__Work instruction__:
Up through the line that contains "numere, care va", retype the entries exactly, beginning at the very first line.

__Raw data__:

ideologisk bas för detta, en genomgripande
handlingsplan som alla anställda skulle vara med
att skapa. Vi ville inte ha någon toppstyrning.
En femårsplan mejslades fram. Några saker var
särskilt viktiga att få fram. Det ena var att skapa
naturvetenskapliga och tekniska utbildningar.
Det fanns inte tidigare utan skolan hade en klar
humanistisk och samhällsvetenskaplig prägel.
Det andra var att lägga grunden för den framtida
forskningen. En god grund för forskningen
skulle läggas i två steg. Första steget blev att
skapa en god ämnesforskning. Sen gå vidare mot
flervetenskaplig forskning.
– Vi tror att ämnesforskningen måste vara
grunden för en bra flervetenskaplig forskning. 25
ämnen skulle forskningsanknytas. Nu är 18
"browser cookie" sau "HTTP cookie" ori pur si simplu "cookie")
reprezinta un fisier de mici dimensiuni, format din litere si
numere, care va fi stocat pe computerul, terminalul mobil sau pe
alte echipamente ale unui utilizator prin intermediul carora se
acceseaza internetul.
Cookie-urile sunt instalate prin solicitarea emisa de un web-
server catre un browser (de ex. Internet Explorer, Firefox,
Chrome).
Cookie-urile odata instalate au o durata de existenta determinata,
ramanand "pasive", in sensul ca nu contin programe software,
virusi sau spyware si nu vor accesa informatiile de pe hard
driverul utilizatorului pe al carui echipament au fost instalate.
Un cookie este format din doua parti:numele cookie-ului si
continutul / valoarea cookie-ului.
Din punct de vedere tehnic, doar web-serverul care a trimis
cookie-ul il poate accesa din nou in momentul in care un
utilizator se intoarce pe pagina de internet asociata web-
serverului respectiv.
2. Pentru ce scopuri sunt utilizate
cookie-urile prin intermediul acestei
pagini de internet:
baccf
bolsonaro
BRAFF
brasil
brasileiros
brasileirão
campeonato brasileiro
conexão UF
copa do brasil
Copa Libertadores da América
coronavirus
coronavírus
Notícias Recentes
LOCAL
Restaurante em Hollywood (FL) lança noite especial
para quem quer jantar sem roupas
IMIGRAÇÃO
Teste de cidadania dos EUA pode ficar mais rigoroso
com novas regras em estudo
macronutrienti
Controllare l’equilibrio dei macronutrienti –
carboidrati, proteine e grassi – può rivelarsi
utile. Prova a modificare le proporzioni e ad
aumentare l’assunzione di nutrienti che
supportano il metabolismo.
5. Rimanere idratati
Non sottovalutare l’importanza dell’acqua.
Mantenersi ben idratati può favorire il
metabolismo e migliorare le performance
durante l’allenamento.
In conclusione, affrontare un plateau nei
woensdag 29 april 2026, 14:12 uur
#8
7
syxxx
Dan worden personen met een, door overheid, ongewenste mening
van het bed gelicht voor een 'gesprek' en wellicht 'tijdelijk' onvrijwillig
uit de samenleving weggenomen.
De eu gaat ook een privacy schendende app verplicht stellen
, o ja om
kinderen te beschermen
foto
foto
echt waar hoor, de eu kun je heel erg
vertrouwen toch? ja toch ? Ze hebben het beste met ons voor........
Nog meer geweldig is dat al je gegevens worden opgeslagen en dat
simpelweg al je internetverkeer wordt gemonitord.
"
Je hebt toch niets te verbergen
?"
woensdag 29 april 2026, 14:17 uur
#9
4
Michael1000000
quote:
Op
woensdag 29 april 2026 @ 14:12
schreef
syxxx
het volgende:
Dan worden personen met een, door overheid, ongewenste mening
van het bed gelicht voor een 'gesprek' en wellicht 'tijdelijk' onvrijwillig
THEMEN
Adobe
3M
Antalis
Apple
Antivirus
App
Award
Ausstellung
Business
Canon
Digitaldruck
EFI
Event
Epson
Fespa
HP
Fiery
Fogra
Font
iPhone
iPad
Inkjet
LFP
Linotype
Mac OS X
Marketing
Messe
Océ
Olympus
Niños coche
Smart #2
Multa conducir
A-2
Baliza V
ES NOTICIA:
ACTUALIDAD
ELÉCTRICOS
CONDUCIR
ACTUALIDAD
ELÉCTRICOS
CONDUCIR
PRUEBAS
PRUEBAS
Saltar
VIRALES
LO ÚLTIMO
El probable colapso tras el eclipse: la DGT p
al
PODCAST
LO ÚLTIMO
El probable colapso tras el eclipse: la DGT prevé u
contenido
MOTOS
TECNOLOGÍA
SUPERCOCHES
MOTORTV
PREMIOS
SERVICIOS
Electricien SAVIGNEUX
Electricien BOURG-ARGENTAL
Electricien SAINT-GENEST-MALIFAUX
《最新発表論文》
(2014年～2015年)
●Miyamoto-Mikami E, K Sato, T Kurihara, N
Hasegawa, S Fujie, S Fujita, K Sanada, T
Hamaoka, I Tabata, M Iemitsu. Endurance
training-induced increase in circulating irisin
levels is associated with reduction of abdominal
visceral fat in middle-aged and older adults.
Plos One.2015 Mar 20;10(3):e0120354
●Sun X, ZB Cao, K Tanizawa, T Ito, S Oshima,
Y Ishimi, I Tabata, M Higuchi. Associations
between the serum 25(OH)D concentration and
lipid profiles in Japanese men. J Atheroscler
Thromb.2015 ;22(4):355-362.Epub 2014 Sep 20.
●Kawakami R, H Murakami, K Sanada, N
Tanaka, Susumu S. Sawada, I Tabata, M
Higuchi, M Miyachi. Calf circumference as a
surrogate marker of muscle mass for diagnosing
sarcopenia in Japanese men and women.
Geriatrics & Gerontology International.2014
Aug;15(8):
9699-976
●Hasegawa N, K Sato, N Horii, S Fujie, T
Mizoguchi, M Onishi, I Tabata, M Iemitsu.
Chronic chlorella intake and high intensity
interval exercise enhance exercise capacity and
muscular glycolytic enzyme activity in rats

__Reply__:
ideologisk bas för detta, en genomgripande
handlingsplan som alla anställda skulle vara med
att skapa. Vi ville inte ha någon toppstyrning.
En femårsplan mejslades fram. Några saker var
särskilt viktiga att få fram. Det ena var att skapa
naturvetenskapliga och tekniska utbildningar.
Det fanns inte tidigare utan skolan hade en klar
humanistisk och samhällsvetenskaplig prägel.
Det andra var att lägga grunden för den framtida
forskningen. En god grund för forskningen
skulle läggas i två steg. Första steget blev att
skapa en god ämnesforskning. Sen gå vidare mot
flervetenskaplig forskning.
– Vi tror att ämnesforskningen måste vara
grunden för en bra flervetenskaplig forskning. 25
ämnen skulle forskningsanknytas. Nu är 18
"browser cookie" sau "HTTP cookie" ori pur si simplu "cookie")
reprezinta un fisier de mici dimensiuni, format din litere si
numere, care va fi stocat pe computerul, terminalul mobil sau pe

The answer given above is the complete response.